Nginx is Probably Fine

I recently found articles from the past few years about companies migrating away from Nginx. Some of these migrations are to other reverse proxies like Envoy, while others choose to build their own in-house solutions.

Although these migrations seem reasonable, it does not necessarily mean the grass will always be greener. There is a lot of nuance in the reasons behind such migrations, and it might not translate well across the board.

It also does not mean Nginx has no shortcomings. It definitely does. But despite this, Nginx does many things very well and is probably a fine choice as a capable web server, reverse proxy, load balancer, and more.

Worker Process Model

A key enabling factor of Nginx is its worker process model. By default, Nginx spins up one worker process per CPU core.

Connections to Nginx are load-balanced across these workers. And each of these workers can serve thousands of connections. The worker process never leaves the CPU as it needs to continuously parse the data stream in the listening port.

These worker processes are created by a master process, which also does privileged operations like reading the configuration and binding to listening ports.
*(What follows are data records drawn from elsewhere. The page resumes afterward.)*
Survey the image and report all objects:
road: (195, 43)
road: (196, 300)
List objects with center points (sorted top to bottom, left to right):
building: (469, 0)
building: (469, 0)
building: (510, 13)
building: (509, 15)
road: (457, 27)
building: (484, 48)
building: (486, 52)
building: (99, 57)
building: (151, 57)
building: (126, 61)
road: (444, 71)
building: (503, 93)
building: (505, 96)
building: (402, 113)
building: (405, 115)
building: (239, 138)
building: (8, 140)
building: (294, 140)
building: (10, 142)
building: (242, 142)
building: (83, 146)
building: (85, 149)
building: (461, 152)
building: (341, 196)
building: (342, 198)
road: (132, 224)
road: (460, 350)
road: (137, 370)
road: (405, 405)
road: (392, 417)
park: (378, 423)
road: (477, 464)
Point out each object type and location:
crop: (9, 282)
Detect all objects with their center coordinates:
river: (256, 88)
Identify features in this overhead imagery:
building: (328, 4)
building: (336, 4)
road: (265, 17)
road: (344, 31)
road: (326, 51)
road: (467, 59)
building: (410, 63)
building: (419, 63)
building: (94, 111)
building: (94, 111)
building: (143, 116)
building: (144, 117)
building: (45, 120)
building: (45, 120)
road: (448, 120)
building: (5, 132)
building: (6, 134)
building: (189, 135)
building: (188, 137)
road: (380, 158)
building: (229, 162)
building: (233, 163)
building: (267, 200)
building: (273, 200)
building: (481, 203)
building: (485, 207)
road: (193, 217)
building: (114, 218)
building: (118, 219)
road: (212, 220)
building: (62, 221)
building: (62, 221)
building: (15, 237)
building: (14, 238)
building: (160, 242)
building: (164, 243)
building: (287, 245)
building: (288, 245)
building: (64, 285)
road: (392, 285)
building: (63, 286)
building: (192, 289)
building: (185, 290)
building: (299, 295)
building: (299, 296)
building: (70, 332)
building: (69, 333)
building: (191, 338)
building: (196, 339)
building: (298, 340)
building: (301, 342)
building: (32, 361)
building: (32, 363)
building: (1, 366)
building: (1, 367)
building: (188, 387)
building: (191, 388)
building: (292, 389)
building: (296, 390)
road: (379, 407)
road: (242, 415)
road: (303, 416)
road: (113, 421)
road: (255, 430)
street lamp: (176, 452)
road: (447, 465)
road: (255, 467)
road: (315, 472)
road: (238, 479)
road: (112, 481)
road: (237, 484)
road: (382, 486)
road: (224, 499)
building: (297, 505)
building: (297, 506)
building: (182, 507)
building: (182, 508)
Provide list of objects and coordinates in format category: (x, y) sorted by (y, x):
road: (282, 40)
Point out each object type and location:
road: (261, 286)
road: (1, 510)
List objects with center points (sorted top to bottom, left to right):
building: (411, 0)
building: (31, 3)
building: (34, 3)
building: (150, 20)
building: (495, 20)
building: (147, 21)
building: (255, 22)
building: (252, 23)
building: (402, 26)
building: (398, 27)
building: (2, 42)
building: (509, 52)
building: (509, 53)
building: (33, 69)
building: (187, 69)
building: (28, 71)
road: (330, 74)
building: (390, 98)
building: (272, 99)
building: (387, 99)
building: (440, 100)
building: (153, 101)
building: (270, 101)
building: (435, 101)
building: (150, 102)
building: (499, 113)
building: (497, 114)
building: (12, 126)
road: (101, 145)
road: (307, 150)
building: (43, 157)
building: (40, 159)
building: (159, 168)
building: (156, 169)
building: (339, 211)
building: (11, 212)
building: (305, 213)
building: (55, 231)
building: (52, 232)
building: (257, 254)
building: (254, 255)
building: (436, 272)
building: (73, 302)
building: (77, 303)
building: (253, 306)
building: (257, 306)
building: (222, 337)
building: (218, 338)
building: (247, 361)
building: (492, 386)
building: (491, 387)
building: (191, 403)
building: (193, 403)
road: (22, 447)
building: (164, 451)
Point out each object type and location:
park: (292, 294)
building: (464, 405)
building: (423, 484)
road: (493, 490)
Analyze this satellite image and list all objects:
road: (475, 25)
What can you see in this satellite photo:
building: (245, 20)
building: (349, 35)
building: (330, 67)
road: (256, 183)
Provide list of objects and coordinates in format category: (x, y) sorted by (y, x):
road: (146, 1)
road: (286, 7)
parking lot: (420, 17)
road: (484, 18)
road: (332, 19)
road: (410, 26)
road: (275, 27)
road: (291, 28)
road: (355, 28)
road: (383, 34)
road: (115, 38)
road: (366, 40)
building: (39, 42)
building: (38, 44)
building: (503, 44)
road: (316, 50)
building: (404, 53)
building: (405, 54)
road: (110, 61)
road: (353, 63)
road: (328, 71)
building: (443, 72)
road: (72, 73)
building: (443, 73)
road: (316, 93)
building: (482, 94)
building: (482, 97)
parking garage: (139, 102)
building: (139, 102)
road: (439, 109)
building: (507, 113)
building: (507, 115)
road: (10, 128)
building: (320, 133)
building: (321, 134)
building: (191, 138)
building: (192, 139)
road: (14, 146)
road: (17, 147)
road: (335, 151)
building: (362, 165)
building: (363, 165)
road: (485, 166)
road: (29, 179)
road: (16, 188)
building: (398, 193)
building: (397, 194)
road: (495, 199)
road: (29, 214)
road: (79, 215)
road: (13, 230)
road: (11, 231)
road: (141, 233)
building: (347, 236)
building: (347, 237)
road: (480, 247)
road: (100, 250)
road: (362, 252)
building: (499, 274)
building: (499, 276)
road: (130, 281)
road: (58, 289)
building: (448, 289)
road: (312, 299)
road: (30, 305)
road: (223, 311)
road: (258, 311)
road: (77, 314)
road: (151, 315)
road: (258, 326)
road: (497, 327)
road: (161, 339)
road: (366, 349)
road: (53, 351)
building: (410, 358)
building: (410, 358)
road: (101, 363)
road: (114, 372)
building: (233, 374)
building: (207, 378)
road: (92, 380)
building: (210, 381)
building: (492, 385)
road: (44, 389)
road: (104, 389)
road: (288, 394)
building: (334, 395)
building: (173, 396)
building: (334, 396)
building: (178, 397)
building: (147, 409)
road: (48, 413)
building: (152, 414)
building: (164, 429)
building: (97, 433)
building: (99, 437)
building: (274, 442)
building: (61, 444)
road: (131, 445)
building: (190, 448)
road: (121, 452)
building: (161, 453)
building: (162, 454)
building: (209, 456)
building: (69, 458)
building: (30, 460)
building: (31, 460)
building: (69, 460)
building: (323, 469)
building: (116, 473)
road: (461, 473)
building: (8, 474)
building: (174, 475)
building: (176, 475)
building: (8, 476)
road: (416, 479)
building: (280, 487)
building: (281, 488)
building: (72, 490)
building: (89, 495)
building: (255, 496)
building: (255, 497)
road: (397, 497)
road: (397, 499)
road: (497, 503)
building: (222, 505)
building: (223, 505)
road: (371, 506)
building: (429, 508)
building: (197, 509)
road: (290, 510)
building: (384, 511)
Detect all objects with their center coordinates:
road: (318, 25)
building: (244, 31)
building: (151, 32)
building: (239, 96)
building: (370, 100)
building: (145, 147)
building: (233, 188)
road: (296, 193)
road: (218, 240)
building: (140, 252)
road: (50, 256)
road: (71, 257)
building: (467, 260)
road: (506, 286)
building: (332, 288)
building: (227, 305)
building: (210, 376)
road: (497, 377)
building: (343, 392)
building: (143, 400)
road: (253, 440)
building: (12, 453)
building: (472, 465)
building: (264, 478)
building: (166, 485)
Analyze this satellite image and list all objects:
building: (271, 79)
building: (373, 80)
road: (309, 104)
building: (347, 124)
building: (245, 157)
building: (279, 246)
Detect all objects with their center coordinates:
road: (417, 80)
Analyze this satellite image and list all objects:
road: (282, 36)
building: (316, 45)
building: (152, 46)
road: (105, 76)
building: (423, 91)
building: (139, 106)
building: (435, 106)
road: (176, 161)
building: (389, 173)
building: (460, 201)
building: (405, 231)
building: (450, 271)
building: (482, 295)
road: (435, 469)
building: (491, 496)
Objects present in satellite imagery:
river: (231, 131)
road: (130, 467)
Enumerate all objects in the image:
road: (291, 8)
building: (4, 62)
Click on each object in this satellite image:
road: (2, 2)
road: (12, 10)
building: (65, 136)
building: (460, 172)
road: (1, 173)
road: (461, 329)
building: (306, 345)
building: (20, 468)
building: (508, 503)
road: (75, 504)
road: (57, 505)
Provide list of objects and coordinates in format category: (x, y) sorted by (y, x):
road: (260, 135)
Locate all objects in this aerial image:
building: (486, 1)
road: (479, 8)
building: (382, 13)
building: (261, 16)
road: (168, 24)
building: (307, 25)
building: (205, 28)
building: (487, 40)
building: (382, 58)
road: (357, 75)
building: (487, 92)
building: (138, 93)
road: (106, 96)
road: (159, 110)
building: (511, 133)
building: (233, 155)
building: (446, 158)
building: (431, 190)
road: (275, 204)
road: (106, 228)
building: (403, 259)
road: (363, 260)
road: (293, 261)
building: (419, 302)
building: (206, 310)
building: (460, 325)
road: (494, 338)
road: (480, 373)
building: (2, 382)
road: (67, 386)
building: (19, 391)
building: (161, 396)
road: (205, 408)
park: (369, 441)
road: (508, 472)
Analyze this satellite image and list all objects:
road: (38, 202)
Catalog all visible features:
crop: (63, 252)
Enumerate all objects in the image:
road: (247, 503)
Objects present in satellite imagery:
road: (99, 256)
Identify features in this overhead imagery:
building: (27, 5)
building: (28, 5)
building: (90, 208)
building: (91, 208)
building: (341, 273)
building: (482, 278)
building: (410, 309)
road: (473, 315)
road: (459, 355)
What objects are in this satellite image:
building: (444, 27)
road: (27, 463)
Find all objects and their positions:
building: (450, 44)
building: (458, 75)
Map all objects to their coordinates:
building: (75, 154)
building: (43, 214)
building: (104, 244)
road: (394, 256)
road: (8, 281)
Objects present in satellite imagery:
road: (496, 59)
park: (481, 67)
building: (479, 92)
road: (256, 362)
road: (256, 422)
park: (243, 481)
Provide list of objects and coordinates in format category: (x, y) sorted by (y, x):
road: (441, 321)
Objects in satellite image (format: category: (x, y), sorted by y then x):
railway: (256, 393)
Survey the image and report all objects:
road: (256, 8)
The process model can be summarized as below:

Nginx starts a master process to perform privileged operations. The master process is also responsible for creating child processes.
The cache loader process runs at the start to load the disk-based cache into memory and then exits.
The cache manager process clears entries from the disk caches to keep them within the set limits.
Worker processes then handle the network connections, from clients to Nginx and from Nginx to the upstream services, while reading and writing content to the disk.

Nginx Process Model
If the CPU has four cores, Nginx creates four worker processes by default.

Nginx follows an event-driven model where the worker processes wait for events on the listening ports. A new incoming connection initiates an event.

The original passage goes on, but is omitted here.